# Snakes (vens & pythons) on the loose after Unit fire in Reynella SA



## Snapped (Feb 8, 2016)

*Snakes (vens &amp;amp; pythons) on the loose after Unit fire in Reynella SA*

Awful thing to happen  I really hope that the remaining snakes are captured/found and returned to the owner...

As usual, the media hypes it up "Deadly Snakes on the loose in Reynella".....only 4 are venemous out of the 13 that are still missing, but why let the facts get in the way of a headline. 

6 snakes have apparently perished in the fire, but the snake guy who is helping locate them said he hadn't seen any bodies.

29 snakes & lizards registered at the property, 5 of which weren't being kept there.
11 found/rescued (including an Eastern Brown and Inland Taipan)
13 unnacounted for (which could be as low as 7 if 6 had died)

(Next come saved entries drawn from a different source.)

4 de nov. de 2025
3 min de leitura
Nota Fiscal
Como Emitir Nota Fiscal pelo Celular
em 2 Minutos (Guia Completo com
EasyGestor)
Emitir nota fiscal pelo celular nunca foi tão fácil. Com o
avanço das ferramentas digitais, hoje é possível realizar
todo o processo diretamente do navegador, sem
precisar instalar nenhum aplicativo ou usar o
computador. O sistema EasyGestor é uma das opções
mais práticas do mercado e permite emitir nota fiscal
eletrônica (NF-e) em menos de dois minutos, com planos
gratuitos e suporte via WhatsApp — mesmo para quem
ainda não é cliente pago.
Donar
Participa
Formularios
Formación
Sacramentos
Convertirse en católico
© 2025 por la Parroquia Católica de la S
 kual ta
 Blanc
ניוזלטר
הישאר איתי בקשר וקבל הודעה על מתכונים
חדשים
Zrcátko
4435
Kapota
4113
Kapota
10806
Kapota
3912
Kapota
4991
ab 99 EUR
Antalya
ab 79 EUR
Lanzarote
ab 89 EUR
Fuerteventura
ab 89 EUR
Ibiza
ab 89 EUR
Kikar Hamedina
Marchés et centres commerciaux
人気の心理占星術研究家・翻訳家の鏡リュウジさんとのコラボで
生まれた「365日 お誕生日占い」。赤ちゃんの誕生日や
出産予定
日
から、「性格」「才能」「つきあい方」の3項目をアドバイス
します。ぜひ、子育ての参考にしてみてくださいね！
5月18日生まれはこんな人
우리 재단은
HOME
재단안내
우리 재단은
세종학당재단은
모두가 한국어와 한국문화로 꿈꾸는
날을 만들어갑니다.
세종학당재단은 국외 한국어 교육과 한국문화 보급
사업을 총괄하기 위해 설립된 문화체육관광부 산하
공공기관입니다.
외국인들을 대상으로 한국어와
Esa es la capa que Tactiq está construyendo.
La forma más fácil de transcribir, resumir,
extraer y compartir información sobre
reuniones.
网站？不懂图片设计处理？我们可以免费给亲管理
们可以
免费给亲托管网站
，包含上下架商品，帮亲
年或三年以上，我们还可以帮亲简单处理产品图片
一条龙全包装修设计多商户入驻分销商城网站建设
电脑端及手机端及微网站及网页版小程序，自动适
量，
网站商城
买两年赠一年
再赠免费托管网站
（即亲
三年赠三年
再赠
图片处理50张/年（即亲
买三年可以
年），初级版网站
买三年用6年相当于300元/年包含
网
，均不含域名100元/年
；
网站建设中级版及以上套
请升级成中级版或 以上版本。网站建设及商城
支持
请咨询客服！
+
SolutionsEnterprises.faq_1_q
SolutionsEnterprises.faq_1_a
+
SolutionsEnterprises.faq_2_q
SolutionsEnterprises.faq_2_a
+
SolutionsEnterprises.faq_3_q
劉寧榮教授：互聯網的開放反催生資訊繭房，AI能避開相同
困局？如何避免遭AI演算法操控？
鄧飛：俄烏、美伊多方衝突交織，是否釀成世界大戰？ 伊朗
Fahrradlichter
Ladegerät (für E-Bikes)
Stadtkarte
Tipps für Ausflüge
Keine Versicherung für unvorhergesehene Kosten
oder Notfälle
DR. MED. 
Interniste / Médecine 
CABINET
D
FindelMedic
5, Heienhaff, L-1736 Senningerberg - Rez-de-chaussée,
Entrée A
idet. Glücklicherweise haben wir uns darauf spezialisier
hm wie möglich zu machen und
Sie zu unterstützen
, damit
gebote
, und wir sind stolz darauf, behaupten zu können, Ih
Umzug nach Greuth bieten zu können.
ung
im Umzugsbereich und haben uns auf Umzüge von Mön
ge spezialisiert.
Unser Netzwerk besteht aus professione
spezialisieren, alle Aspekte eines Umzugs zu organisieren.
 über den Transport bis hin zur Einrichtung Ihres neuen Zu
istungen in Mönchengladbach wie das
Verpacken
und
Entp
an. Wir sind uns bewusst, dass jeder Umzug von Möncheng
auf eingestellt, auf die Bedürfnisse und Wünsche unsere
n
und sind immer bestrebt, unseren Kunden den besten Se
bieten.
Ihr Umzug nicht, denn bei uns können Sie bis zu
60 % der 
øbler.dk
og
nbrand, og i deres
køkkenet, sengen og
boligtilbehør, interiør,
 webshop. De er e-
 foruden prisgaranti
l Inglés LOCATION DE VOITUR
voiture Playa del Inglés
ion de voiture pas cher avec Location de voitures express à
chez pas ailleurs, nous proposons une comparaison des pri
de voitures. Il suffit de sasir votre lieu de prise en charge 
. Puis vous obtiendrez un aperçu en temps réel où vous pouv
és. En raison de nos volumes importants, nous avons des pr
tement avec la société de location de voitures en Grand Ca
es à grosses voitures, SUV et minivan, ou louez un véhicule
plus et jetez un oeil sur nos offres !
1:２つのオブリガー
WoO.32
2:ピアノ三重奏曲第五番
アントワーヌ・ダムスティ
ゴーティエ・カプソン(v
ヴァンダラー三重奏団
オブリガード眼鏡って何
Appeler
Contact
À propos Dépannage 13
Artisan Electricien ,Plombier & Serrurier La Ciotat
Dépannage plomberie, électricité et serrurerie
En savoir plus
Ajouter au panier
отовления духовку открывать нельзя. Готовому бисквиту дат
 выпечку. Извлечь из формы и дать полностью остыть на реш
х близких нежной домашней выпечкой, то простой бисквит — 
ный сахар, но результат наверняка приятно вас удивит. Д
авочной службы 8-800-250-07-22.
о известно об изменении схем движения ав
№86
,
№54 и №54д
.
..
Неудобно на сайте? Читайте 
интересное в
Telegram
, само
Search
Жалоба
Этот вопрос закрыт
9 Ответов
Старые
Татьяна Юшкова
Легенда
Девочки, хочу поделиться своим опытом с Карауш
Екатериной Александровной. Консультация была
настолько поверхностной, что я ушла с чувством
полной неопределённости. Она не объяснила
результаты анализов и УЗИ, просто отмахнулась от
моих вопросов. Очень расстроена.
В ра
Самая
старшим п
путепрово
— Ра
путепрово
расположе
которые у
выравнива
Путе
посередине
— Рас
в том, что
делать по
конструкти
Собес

Link http://www.news.com.au/national/sou...496fdcced?sv=57864970e6339efe2cca85dd4e771d95

- - - Updated - - -

ETA Feel really sorry for the person who has lost all their possessions as well as snakes/enclosures etc

- - - Updated - - -

Sorry, another update on the story, apparently all have been accounted for, though this story contradicts itself. Says 10 have perished, 11 rescued and also says a handful of vens are still missing :shock:

Link http://www.abc.net.au/news/2016-02-08/venomous-snakes-scatter-after-adelaide-unit-fire/7147934


----------



## BredliFreak (Feb 8, 2016)

Well stupid media aside

It sounds awful. Words could not describe the sadness that would come from that.


----------



## Smurf (Feb 8, 2016)

I appreciate that they used the term rescued, media could have used some really negative terms but actually remained impartial. (not that I think 'stored' is suitable unless they are for research or education as opposed to pets.) So terrible for the owner of these creatures and his unit being destroyed too.


----------